Imagine all this data coming to life on some cool, futuristic dashboard – that probably exists but most of us haven’t seen. (I imagine the game-maker’s board in The Hunger Games or the control room in WestWorld.)
Imagine you have the capability to intimately view humanity on a global scale, viewing and interacting, in real time, with any slice of the data you want. Imagine running predictive modelling on data at that scale.
Would you not develop a “God complex?” What I know about human nature and its hunger for power tells me, undoubtedly, yes. We all would. No one should have that much power.
Back to video games, this is already an uncomfortable topic for well-meaning game developers. In Stafford’s piece, he spoke with game designer Sam Barlow, who said: “I was capturing all this data and then analyzing it later, and it honestly felt like [I was] spying on someone…It makes you think twice about what information you’re collecting.”
Stafford also quoted Jay Stanley, a senior policy analyst at the American Civil Liberties Union, as saying, “Sometimes infrastructure of data collection is built up for one purpose…then people start to think of other uses.” Indeed.
So, There’s No Hope? That’s Depressing.
If we continue with the status quo, where these companies have all the power and no accountability or oversight, then yes. I fear that hope is lost. As I mentioned, Big Tech has the most talented and innovative minds and skill sets (coming out of communist university brainwashing) that money can buy. And money’s no object. In 2019:
- The big data and analytics revenues were $49B USD and projected to grow to $274B USD by 2022.

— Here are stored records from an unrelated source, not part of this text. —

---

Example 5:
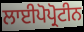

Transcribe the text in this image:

ਲਾਈਪੋਪ੍ਰੋਟੀਨ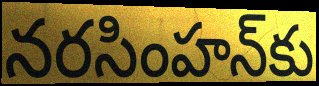
నరసింహన్‌కు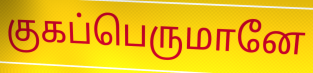
குகப்பெருமானே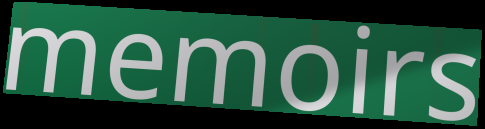
memoirs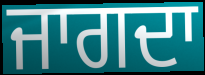
ਜਾਗਦਾ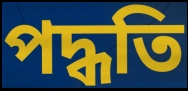
পদ্ধতি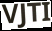
VJTI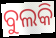
ବୁଲକି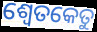
ଶ୍ୱେତକେତୁ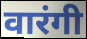
वारंगी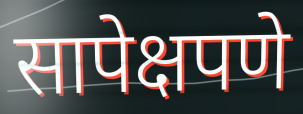
सापेक्षपणेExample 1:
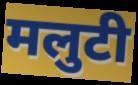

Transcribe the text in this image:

मलुटी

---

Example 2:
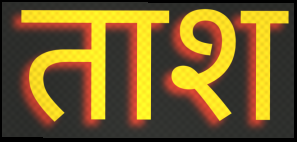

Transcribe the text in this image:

ताश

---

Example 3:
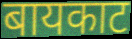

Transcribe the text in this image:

बायकाट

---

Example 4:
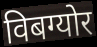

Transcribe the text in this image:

विबग्योर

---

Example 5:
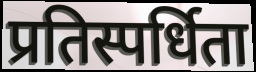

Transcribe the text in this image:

प्रतिस्पर्धिताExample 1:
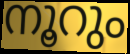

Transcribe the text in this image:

നൂറും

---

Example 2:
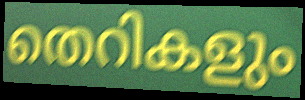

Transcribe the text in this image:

തെറികളും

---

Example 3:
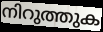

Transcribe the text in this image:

നിറുത്തുക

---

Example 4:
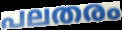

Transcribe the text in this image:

പലതരം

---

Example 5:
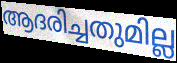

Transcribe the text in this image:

ആദരിച്ചതുമില്ലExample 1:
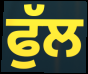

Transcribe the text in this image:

ਫੁੱਲ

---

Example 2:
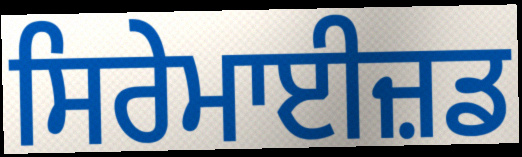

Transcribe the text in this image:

ਸਿਰੇਮਾਈਜ਼ਡ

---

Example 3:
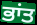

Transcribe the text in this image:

ਭਾਂਤ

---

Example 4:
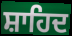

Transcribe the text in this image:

ਸ਼ਾਹਿਦ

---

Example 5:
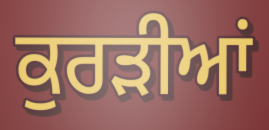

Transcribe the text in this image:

ਕੁਰੜੀਆਂ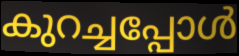
കുറച്ചപ്പോൾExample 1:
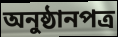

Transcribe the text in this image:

অনুষ্ঠানপত্র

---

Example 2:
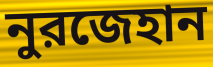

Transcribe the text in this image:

নুরজেহান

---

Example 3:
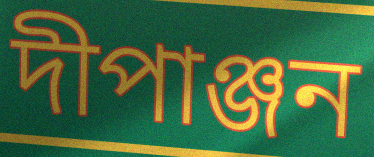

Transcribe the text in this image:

দীপাঞ্জন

- The video game industry generated $139B USD and is projected to be ~$300B by 2025.
- The cloud computing industry was $265B USD, projecting to grow to $927B by 2027.

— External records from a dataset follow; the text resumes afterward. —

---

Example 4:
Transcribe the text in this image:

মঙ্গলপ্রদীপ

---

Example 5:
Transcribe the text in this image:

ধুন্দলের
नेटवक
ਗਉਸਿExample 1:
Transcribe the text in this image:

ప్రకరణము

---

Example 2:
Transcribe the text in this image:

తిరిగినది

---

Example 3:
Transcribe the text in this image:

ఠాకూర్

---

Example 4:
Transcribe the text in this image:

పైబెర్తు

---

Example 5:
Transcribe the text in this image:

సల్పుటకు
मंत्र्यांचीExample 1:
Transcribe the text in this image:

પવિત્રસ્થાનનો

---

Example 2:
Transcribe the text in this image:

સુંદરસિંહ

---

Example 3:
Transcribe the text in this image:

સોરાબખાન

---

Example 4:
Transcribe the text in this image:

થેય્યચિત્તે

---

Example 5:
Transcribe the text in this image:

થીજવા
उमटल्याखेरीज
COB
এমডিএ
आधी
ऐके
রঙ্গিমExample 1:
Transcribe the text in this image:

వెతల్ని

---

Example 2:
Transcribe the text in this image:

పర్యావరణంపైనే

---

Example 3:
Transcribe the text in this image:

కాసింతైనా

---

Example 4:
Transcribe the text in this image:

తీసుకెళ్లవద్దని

We are talking about a combined industry sizing (for just those three) of close to $1.5T USD in just a few years! And many would argue those numbers are conservative, especially considering that those numbers are pre-covid!
The money is flowing freely into technology companies now and, since Covid has forced work, school, church – really LIFE – online, we are generating more data than ever before.
Fun fact: in 2019, the WHO confirmed gaming addiction as a sign of mental disorder, and issued warnings and guidance. Earlier this year , however, the WHO pleaded with people to stay home, plug in and play games.
What Can We Do?
More data, means more data innovation and new solutions, including those around security. But until technology users better understand the implications of their behaviors with technology, the world we are building will be informed by the few instead of the many.
As a start, I would propose a Constitutional Amendment, a Data Bill of Rights for The American People. This would need to have teeth, restricting the infringement of our rights by both technology companies and the US Government. It would need to be enforceable with the full weight and measure of the United States Government. We’d need to define true enforcement mechanisms, ramp up our industry watch dogs and even then, it isn’t enough – it’s only the start.
As I said in the beginning, we may never be able to catch up. But we must try. We must demand change: We the People, in America and around the world, need more of a voice in what is happening with our data. We need more industry oversight, increased transparency, and crystal-clear accountability.
In closing, to answer Dan’s question: “How much power do these people have?”
As my middle child used to say, “All the much.”